## Ejercicios
- A) Enumera, en el orden en que aparecen, los nombres de países, territorios y ciudades que menciona el artículo sobre Jerusalén.
- B) Prosigue el artículo sobre Jerusalén a partir de su última oración.

## Fragmento
^^^^

Luis C. Turiansky
Ya está: el presidente Donald Trump ha firmado la orden por la que EE.UU. reconoce a Jerusalén como la capital del Estado de Israel y dispone el traslado de la embajada actualmente en Tel Aviv.
Podría preguntarse, ¿bueno, y qué? ¿No es una realidad? ¿No tiene derecho toda nación a decidir dónde quiere establecer su capital? Desde luego, y no solo los israelíes, también los palestinos. El problema surge cuando dos pueblos pretenden instalar sus autoridades en el mismo sitio. Por cierto, en condiciones ideales, nada ni nadie podría impedir que ambos gobiernos compartan una misma ciudad. Pero algo así, en la situación que perdura desde 1948, es imposible. Mientras unos sigan reivindicando el origen divino de su permanencia en el paraje y otros juren echarlos al mar a tiro limpio, lo más prudente es separarlos.
Eso fue lo que, tal vez ingenuamente, decidió la ONU en su famosa Resolución 181 (1947) sobre la partición de Palestina en dos estados, uno judío y otro árabe, con un estatuto especial, bajo garantías internacionales, para la ciudad de Jerusalén. El término «judío» tenía un claro sentido nacional, no religioso, por lo mismo que la otra parte estaba constituida por «árabes» y no «musulmanes». En todo caso, una buena parte de la población palestina es de fe cristiana.

^^^^

## Datos
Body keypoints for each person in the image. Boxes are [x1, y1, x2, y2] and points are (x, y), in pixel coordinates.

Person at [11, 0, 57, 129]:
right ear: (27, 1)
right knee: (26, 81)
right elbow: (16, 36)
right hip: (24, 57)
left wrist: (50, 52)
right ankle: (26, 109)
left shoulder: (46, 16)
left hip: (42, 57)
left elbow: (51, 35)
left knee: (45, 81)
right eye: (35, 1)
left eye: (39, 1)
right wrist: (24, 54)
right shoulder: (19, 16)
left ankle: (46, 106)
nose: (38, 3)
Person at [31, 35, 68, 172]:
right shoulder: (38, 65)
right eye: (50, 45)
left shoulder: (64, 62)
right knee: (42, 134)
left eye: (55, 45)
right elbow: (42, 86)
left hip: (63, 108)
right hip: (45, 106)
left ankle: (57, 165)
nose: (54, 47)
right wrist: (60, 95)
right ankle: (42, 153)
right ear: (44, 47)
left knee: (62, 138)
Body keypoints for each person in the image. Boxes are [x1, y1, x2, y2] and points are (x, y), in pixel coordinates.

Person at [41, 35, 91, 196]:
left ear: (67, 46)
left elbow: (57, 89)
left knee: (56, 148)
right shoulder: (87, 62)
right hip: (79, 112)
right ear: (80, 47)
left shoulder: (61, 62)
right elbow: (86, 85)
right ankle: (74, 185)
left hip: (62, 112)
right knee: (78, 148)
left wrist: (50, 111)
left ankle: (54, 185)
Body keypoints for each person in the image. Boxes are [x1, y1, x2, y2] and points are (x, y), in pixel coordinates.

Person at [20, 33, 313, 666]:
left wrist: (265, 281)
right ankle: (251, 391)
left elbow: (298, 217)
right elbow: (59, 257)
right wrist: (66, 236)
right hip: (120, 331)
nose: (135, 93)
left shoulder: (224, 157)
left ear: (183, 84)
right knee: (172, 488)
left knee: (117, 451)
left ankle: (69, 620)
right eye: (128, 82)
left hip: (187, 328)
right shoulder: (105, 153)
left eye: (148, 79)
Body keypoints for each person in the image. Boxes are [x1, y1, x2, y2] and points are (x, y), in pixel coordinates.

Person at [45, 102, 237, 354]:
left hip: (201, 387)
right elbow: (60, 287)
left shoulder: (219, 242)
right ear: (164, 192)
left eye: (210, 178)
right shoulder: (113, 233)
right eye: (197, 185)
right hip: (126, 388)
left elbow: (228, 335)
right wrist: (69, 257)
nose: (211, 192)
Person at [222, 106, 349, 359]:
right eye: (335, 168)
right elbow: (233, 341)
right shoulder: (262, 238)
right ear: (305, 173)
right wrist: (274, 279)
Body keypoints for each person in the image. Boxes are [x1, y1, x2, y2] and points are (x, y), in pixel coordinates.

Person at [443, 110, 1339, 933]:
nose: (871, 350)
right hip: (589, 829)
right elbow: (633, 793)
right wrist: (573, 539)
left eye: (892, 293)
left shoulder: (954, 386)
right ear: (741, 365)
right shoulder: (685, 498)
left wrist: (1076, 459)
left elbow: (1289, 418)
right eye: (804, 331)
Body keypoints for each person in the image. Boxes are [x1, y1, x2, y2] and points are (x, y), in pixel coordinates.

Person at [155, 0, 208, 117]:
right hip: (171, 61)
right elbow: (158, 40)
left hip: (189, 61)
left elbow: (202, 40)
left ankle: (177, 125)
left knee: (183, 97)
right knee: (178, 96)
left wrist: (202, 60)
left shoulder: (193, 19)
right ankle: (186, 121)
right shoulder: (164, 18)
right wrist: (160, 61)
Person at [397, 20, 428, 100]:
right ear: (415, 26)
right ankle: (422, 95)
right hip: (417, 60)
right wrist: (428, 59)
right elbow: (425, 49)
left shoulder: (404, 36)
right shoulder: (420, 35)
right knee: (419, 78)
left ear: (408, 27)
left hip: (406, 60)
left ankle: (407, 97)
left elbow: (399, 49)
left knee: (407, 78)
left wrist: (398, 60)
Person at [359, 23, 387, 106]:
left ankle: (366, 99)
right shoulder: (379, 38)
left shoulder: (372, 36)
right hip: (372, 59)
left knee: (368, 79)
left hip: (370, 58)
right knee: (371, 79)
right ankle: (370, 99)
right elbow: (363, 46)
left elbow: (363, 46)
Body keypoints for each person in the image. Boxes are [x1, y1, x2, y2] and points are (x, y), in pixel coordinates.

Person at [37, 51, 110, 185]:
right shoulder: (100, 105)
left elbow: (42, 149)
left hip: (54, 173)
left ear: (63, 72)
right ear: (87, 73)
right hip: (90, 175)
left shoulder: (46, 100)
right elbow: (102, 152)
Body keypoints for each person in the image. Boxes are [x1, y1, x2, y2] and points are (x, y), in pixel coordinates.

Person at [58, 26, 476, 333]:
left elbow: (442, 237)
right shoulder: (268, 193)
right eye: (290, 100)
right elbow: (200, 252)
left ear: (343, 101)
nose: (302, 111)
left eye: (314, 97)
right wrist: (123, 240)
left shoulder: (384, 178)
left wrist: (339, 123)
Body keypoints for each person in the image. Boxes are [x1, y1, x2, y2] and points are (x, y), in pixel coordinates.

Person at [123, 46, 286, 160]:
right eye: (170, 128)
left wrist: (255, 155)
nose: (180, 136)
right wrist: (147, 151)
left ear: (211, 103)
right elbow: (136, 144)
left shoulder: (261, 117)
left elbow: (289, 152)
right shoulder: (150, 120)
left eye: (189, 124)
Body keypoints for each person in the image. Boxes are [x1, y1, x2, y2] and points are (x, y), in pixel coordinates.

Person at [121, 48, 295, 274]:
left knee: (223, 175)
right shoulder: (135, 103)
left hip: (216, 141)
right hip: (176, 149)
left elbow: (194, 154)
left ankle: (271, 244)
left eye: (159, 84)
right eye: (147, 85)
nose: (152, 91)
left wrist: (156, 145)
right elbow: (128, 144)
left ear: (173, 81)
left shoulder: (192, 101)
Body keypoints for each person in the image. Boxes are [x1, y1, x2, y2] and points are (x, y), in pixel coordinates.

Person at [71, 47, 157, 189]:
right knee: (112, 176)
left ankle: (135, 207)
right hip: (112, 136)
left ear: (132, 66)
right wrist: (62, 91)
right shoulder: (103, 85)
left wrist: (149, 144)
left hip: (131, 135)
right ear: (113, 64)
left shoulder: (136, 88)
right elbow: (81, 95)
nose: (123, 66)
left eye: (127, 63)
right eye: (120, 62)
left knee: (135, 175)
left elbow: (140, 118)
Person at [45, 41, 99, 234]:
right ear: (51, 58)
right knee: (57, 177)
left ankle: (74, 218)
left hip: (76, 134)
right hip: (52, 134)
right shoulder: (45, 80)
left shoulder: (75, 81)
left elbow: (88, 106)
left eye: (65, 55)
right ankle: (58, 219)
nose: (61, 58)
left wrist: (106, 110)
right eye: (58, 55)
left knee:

^^^^

## Respuestas
- A) EE.UU., Jerusalén, Israel, Tel Aviv, Palestina

- B)
Treinta años antes, un ministro británico de relaciones exteriores de nombre Arthur Balfour hacía llegar a Lord Rothschild, representante de la comunidad judía, una breve nota para expresar la opinión favorable del Gobierno de Su Majestad con relación al establecimiento en Palestina de «un hogar nacional» («a national home») para el pueblo judío, rogándole hacer llegar esta posición al movimiento sionista. Hace poco se celebró el centenario de esta nota personal, escrita en papel de oficina sin membrete siquiera y con la firma garabateada, que ha dado en llamarse pomposamente «Declaración de Balfour». No la envió a los interesados directamente, sino como quien dice «a través de una relación común», y tampoco habla de un «estado judío» sino de un «hogar», que en definitiva puede ser cualquier cosa, incluso un edificio o una colonia agrícola perdida en el desierto. Tanta cautela se explica, puesto que Gran Bretaña todavía estaba en guerra con los dueños de hecho de la Palestina en cuestión, es decir el Imperio Otomano, y no convenía sacar a la luz algo que pudiera interpretarse más tarde como una repartija de tierras ajenas, entre ellas la mismísima Tierra Santa, como efectivamente lo fue.
El estado judío se creó unilateralmente en 1948 y estalló la primera guerra con sus vecinos árabes. Jerusalén quedó dividida en dos sectores, el sector oriental bajo jurisdicción jordana, el occidental reconocido como parte de Israel pero no su capital, que para la comunidad internacional siguió siendo Tel Aviv y es allí donde funcionan casi todas las embajadas.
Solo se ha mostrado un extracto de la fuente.